# [DATASET ENTRIES]
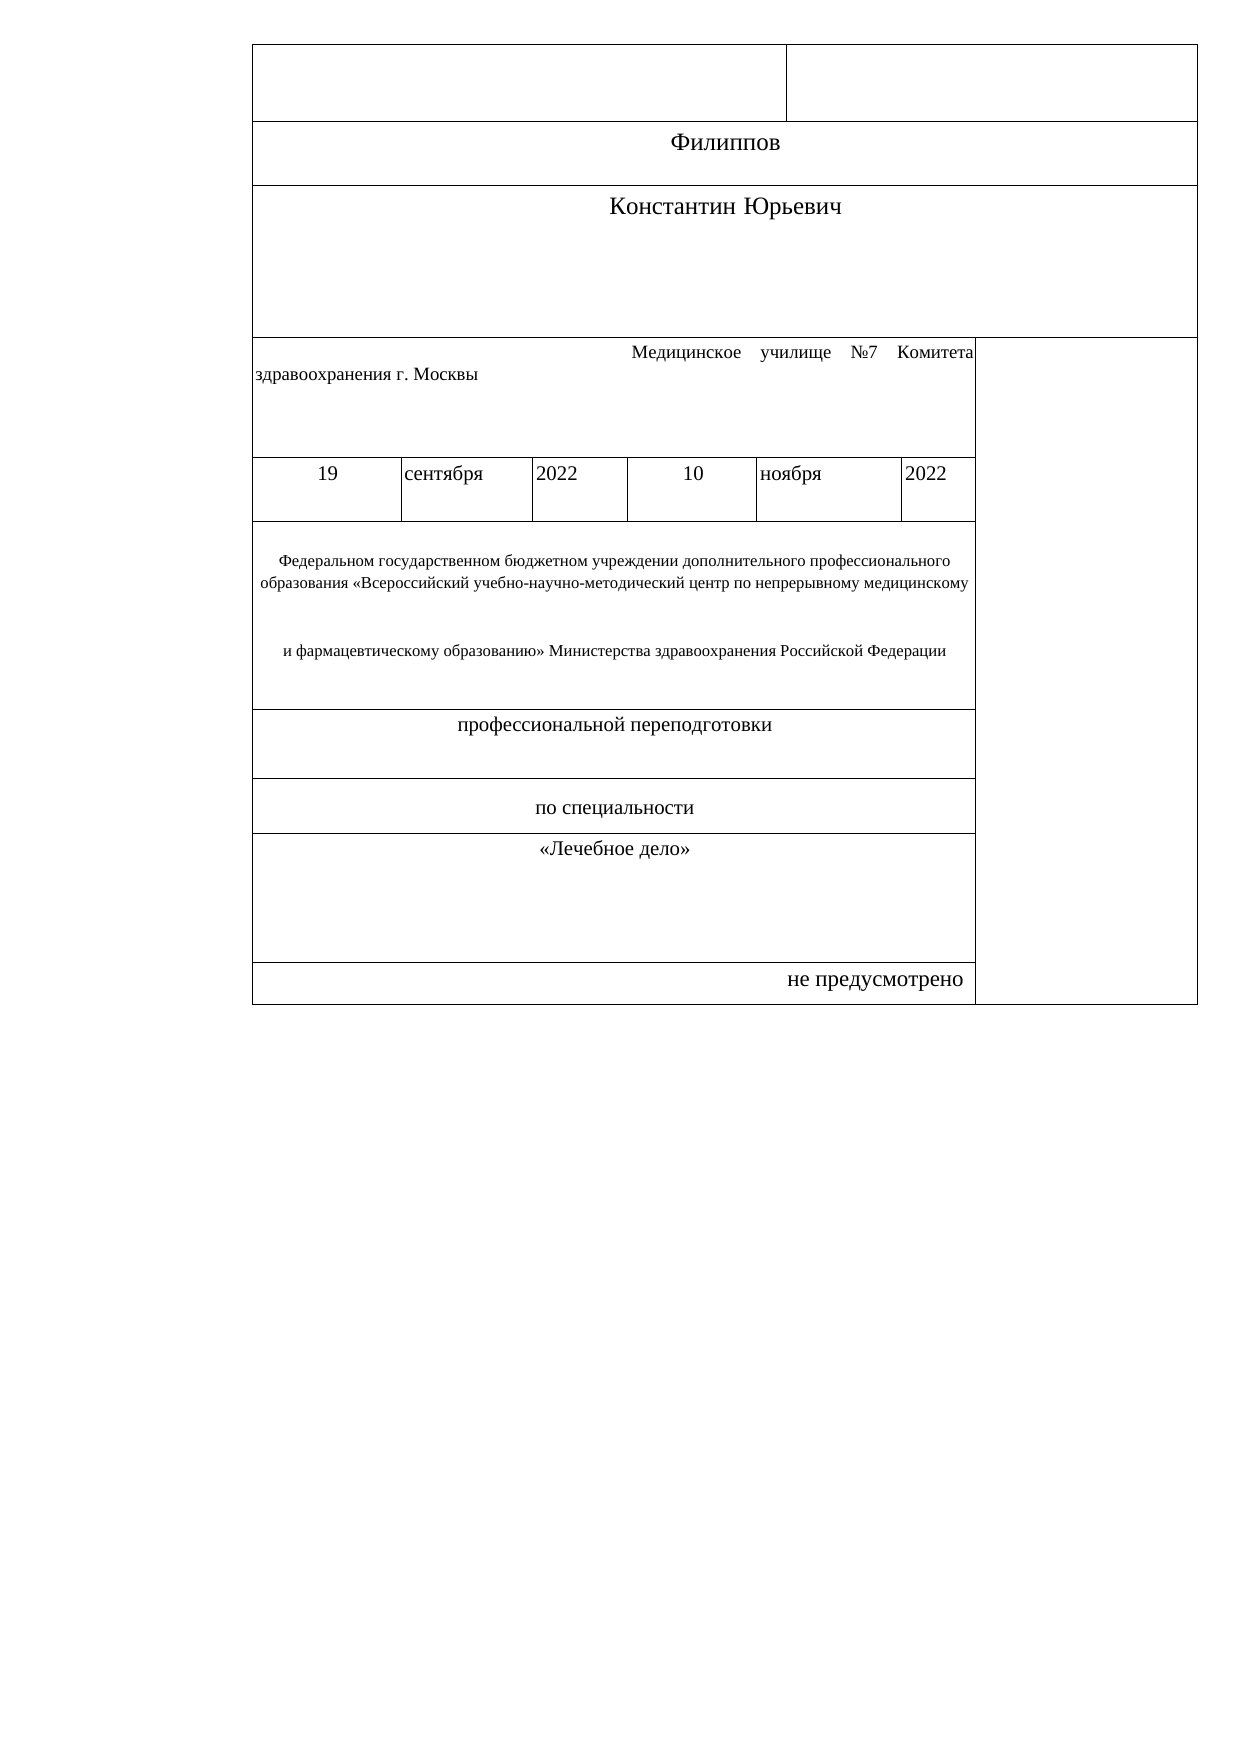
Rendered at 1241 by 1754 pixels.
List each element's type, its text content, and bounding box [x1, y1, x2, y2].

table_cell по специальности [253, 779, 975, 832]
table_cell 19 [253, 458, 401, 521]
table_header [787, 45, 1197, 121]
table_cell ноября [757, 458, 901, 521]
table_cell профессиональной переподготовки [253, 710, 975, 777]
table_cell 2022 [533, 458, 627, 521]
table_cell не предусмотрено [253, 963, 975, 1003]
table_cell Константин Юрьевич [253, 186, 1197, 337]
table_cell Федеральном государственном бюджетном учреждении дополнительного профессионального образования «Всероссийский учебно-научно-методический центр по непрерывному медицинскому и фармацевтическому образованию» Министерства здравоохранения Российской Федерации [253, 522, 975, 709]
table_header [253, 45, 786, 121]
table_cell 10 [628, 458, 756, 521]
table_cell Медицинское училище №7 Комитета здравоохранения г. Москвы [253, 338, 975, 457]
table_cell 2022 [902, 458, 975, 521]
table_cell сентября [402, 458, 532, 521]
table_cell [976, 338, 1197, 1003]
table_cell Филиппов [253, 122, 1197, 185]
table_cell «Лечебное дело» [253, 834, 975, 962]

==

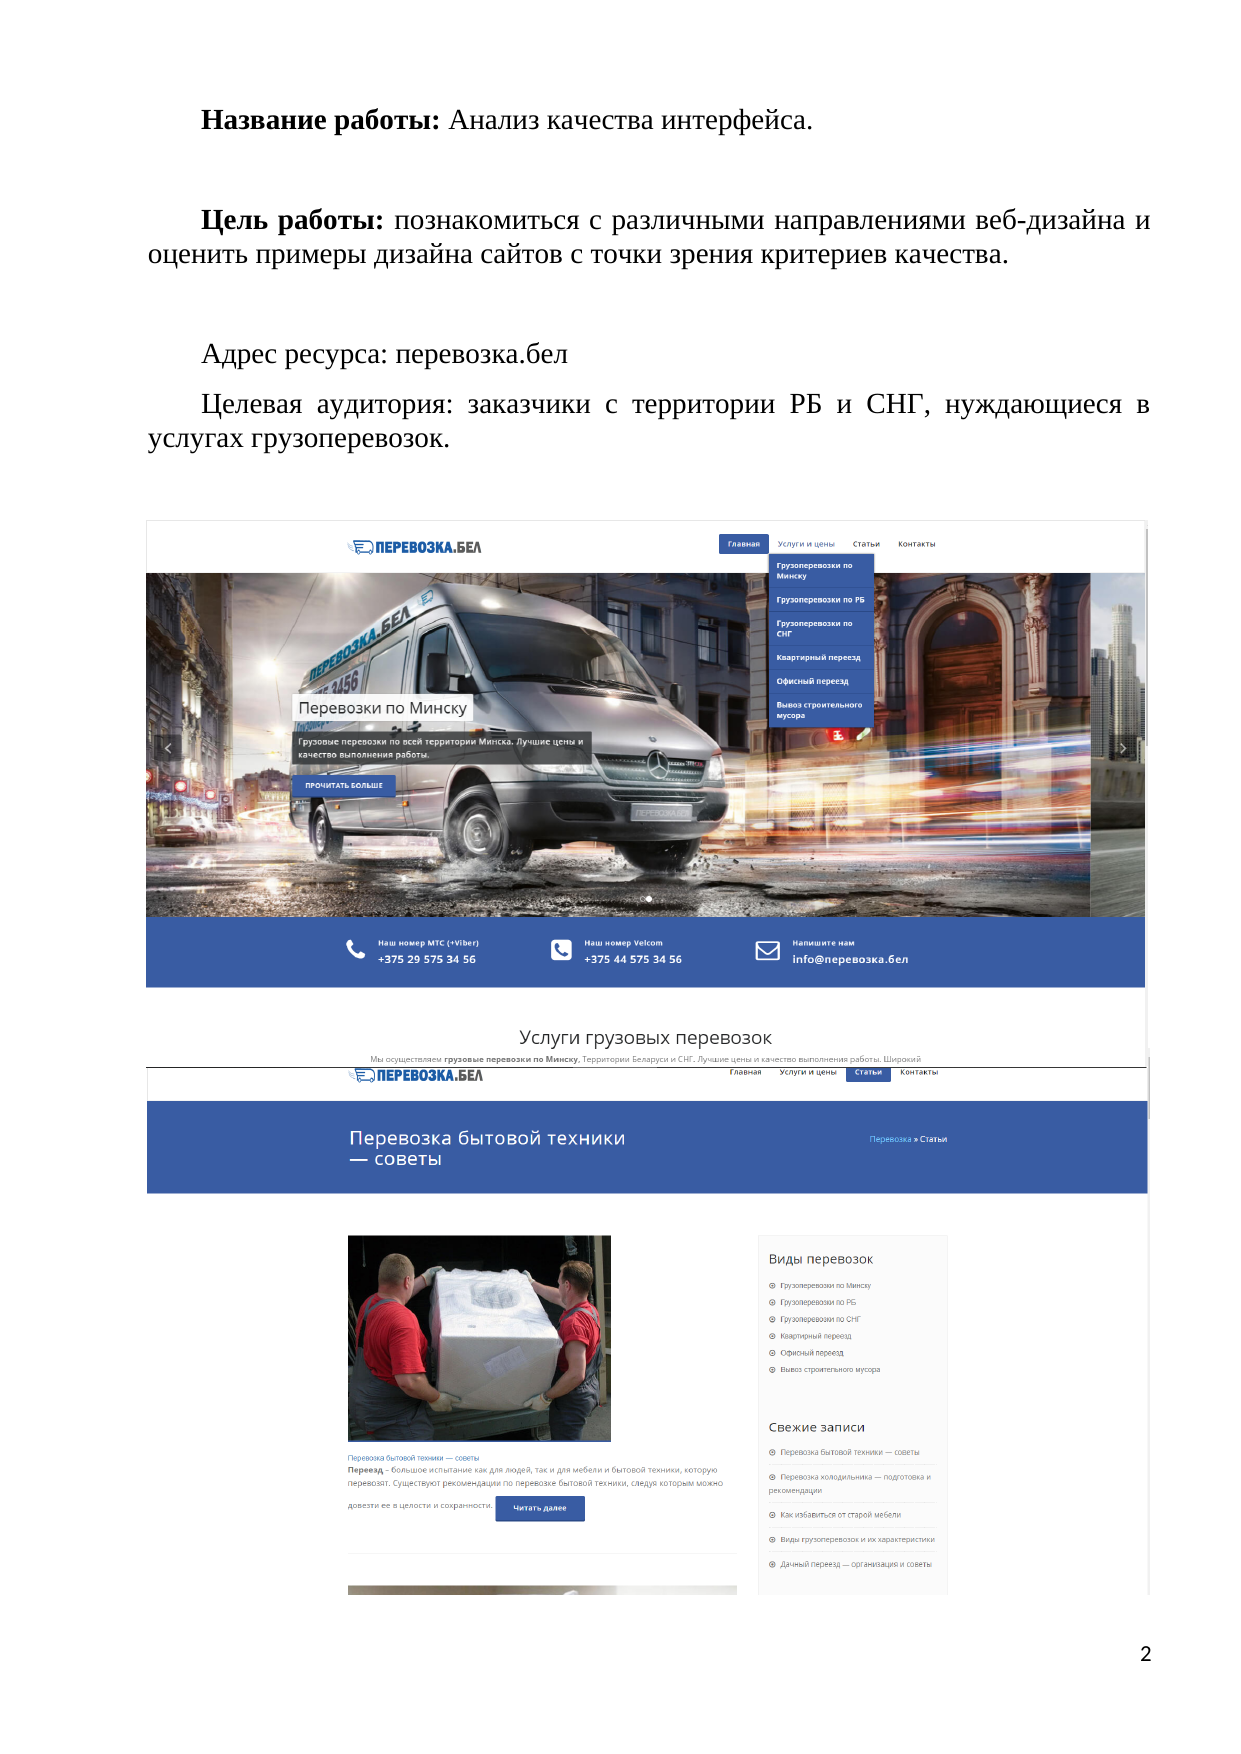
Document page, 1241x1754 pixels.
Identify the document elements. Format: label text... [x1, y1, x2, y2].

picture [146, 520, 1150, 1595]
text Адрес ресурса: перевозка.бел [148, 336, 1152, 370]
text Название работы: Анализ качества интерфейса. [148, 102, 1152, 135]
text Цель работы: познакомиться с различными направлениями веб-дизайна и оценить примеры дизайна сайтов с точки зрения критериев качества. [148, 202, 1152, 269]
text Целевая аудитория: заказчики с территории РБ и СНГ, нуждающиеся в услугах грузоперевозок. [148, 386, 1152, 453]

# [WORK TO COMPLETE]
Go through the listing above line by line and say how many lines hold the word "pixels". Reply with that number only.

# [WRITTEN SOLUTION]
2